The Times West Virginian

July 29, 2010

HERTZEL COLUMN: Don’t count White out yet

By Bob Hertzel
For the Times West Virginian

MORGANTOWN — We have reached that time of year when the National Football League teams begin opening their training camps and, with that in mind, it is time to begin wondering just what fate holds for Patrick White.

The tendency around America is to simply write off the experiment of Pat White as an NFL quarterback, to note that his rookie season produced nothing of note, him last being seen carted off the field with a concussion and without yet having completed his first professional pass.

How many people were saying “I told you so,” that White could not play quarterback at the highest level, that he could throw well enough and was not big enough and that even as “Wildcat” quarterback he would fail?

To them, however, let us offer a word of caution.

There were a whole lot of people who said that Patrick White could not play quarterback in college, too.

That is how West Virginia got him, benefiting from his confidence in himself and Rich Rodriguez’s confidence in him.

True, he did not throw well when he arrived, but that did not stop those who saw him during his redshirt season from knowing there was something special there.

“I used to check him out during practice,” former quarterback Rasheed Marshall said. “He was a young guy at the time but I would see the things that he does in practice and I would say to myself, ‘He’s going to be the real deal.’”

The problem was then and still is now that White is a different kind of quarterback than the NFL is used to, even though it has used the likes of Michael Vick and Vince Young, more from forcing them to change their game to the NFL’s rather than the NFL changing its game to fit them.

Mike Sherwood, the first WVU quarterback to throw for 400 yards in a game when he did so against Pitt in 1968, was among the first to explain just how unique White is.

“He plays a game that none of the others have ever played here,” Sherwood said. “He’s one of the guys when you watch him play you kind of always think you’ve seen it all and then you see something else that he does. You are thinking, ‘How did he do that?’”

And there’s no reason that can’t happen in the NFL. Right now, of course, he’s fighting for his professional life, in a battle for the backup job to Chad Henne with Tyler Thigpen.
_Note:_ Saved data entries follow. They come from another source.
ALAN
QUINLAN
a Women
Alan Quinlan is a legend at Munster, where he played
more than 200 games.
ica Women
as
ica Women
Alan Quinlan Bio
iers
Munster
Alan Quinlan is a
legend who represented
What’s more, he enters that battle with many thinking he is a bust.

But do not count him out.

As it was in college, a challenge was laid down before him. If he could not change the NFL to his game, then he would make his game fit the NFL’s.

During the off-season, Patrick White added 20 pounds of hard, lean muscle. If he was going to fail, it wasn’t going to be because of something he could control like his physique.

And it wasn’t going to be because of his passing, either.

White always has been one to work on his weaknesses, to find a way to strengthen them. If you think of the quarterback who came into West Virginia as compared to the one who exited, you know just how much progress he made throwing the ball.

That it turns out Rich Rodriguez was not a genius in creating a throwing quarterback should be no surprise, so White went into “The League” with pronounced flaws that have taken a couple of years to get out of his game.

But now they are gone.

This was running back Ricky Williams’ assessment of White when camp began:

“Pat White, no question, is our most improved player. He’s a quarterback now.”

It’s now up to White to convince the coaching staff in Miami what he has convinced Ricky Williams to believe. He should get ample opportunity, for no NFL team likes to believe it wasted a second-round draft selection.

But really, the most important thing is for White to get a chance to play more than sparingly, for the one thing he is best at is winning football games. He finds a way, given a chance ... and that is added for those who want to bring up the upset by Pitt for White was both injured and hamstrung by the play calling.

“That’s the ultimate measure at the end of the day,” former WVU quarterback Oliver Luck, now athletic director, said while White played here. “That’s all that matters. Statistics are nice and he certainly has put up some unbelievable numbers but the most impressive number is the number of wins he’s had as a quarterback.”

And that, in the end, is what they are looking for most in the NFL — wins.